受動的に自分が生きることをやめられないのなら、この構造を理解した上で構造的に対応策をとることはできるなと思った。

「責任あるものとしてみなしてもよ」くないものであると周囲から受け止められればよいのではないか。

……となると、うーむ。既に診断書を叩きつけ、産業医からも「PTSDかもです……」と言われた以上、もはや誰も私に責任を求めることはできないのではないか。

責任を求めすぎた結果、昨夏から320時間以上の労働を一人で押し付けられ、昨夏にも診断書を出したのにそれを握りつぶし、その上で今回完全に就労が不可能ですと診断された人間に対して責任を求めることができる人はこの世にいるのだろうか。

いなくない?

結局、休んでなかったから「休ませなくてもいい」「やりたくてやっている」と思われていたんだろうが今回休職したことによってそれが幻想であると明らかになったからきっと誰も私に前みたいな働き方を要求できなくなるのだろう。

一回休んだらなにもかもが解決してしまった。
必要だったのは、労務への駆け込み訴えだったのかもしれない。

 

テクストの第一章は「中動態こそが能動態と比されるもの」として論が展開してゆく。

スピノザを中心とした意志論が続くおかげでかなり私にとっては読みやすいが、そもそもスピノザ的な視座自体に馴染みがなかったらかなり読みにくかったろう。
そういう意味では、「こういうジャンルが好きな人」に向けた本で、「読むのが向いている人と読むのが向いていない人」が大きく分かれるなあと感じた。

私は自我が薄い(能動的に何かをしようとしているとは自分の行いに対して思っていない)からこそ、あくまで手元にあるのは事実がそこにあるだけ、という基本的な考え方になる。

 

「私が何事かをなす=I do something」の分析を通して世界を捉え直す、という試み自体が好ましいのは大前提として、思考の先にあるもの(言語は思考に先立つとか、そういう話の類型として)についてはいつも考えている。

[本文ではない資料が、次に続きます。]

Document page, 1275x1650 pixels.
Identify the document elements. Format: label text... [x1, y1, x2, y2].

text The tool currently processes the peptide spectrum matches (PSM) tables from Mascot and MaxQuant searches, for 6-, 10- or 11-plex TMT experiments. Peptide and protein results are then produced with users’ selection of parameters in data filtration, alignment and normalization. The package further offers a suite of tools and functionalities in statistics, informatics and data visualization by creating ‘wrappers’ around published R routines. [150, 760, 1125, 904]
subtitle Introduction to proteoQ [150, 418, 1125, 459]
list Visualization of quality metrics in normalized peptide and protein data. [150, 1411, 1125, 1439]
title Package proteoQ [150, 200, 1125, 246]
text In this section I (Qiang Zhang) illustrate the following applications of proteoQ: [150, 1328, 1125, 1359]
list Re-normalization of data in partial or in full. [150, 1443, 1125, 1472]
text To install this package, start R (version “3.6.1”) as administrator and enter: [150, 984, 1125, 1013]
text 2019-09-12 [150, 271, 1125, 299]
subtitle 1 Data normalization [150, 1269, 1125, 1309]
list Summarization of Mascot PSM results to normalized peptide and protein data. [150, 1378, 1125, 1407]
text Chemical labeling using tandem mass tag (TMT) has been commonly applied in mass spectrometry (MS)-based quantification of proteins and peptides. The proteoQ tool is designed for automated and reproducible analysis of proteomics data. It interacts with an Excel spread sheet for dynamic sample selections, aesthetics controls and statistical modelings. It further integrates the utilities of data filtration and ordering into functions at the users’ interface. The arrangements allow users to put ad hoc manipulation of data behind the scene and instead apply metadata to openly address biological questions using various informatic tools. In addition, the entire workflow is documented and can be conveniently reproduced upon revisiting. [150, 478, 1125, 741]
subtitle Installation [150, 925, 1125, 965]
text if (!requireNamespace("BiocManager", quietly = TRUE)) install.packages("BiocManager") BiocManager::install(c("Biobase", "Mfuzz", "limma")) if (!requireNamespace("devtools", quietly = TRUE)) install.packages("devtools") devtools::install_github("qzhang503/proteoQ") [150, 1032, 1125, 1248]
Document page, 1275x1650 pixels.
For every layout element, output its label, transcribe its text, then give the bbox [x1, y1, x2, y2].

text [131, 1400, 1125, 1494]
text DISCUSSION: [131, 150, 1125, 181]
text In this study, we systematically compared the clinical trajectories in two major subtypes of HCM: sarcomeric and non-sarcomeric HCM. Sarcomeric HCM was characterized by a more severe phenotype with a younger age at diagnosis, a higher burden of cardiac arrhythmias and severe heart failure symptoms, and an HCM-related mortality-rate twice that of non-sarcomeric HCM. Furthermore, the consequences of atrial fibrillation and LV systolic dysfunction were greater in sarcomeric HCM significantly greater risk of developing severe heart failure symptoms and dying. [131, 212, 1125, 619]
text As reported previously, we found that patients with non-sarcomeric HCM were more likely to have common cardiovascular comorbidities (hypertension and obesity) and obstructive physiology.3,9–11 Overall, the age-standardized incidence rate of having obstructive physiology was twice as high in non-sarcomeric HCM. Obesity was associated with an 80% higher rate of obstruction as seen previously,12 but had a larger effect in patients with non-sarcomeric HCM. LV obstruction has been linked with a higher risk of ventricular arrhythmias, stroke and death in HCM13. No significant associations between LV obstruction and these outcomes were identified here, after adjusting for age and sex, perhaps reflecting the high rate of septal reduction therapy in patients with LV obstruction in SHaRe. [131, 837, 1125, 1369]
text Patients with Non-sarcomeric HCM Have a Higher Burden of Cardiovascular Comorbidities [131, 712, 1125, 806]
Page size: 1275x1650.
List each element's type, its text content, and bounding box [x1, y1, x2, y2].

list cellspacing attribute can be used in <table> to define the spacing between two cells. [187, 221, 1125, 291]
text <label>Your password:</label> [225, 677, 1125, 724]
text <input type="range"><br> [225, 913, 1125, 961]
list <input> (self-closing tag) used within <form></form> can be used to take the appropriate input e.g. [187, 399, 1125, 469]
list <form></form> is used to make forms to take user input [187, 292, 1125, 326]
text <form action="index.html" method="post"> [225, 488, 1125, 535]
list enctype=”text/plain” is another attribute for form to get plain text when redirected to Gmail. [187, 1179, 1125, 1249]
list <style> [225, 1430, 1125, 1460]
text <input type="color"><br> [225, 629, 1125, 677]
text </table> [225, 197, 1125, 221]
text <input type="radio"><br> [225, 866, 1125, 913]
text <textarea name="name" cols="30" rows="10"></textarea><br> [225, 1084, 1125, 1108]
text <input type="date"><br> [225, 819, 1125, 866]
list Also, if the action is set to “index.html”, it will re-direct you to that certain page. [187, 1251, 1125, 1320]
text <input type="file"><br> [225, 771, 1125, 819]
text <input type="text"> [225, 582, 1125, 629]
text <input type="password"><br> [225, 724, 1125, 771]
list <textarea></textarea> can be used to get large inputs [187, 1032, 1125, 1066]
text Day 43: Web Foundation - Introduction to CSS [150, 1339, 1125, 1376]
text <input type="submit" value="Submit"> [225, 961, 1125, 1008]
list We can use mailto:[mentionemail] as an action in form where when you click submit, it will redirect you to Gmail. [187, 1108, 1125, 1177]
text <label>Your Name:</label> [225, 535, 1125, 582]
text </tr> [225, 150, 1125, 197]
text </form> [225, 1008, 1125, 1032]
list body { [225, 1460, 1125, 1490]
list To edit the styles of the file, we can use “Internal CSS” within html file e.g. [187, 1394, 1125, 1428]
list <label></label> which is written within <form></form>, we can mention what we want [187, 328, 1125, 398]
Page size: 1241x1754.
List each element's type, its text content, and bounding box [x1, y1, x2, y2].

私はなぜこう生きているのか、こう生かされているのか、みたいなことに対しての答えをいまだに持ち合わせていない。
どうして自分がそう思っているのか、自分がそう思わされているのかということに、なんとなく考えないようにした上で事実ベースの物事だけを手に入れて生きてきたせいで、パッシブな自分の自我に自信がない。

自我らしきもの、があるとされているが、自分でその自我らしきものの形を掴めないから他人を使って他人と交流することで(あるいは、キャラクターとの対比として)自分の形を相対的に捉えなおす試みを常に行なっている、が故に、この本を読み進めるのにある種の指針が持てる。

“自分の在り方(=態)を捉え直し、自分の能動的な意識を切り取ることによって自分がより生きやすい、自分が楽な状態を掴み、それを他者に伝えることでよりよく生きる”が一旦の目標であるといえるだろう。

 

エネルゲイアは何ごとかを「遂行すること performance 」、パトスは何ごとかを「経験すること experience」と解されねばならないとアンダーセンは言う。

國分功一郎『中動態の世界 意志と責任の考古学』2017年、医学書

これめっちゃわかっちゃう!! と思った。
思ったし、自分が本当にギリシャ哲学でつくられたギリシャ哲学人間なんだ……と思った。自分はエネルゲイアで動く人間ではないし、パトスで動く人間である。

結果として経験が積み重なり、それを使って遂行することはできるがそもそも大前提として中動態的な生き方、ということになるのだろう。

 

「しゃべっている言葉が違うのよね」
ある依存症当事者がふと漏らした言葉から、
「する」と「される」の外側の世界への旅がはじまった。

國分功一郎『中動態の世界 意志と責任の考古学』2017年、医学書

「依存症当事者」の持つ世界の捉え方と自分の世界の捉え方は多分近いのだろう。
ワーカホリックにしろ、強迫性障害にせよ、そういう「事実ベースの実態」に即したことばの使い方という点では類似のものであるといえる。おそらくは、だが。

「自分がしようと思っていないけどそうさせられてしまう」という意味では、「飲んではいけないとは思っているがアルコールを摂取してしまう」のと構造としては近い。

そういう、「自分の意志で自分を操縦することができない人たち」にとってはおそらく中動態という態自体が馴染みのあるものであるとか、そういう話なのだろうと思う。

きっと「自分の意志で自分を操縦する」ことが当たり前の人からすれば、そもそもこれ自体何を言ってるかもわかっていないんだろうと思うし、それが「しゃべっている言葉が違う」の正体なのだろうと思うしこの先に答えがあるのかもしれない。

それを説明するのも難しいし、この「ああ〜それそれ!」感が他の人に伝わるのかどうかもわからない。

自分の意志で自分のことを動かすことが難しい、という人たちに名前がついているのだろうか。私はあまり覚えがない、けれど、そういう人たちは必ず存在している。

いないことにはならないし、ここにいるぞ、と思う。

だからこそ、そういう「自分の意志で自分を動かせない」人にかなり読んでほしい本だなあと思った。本当に……。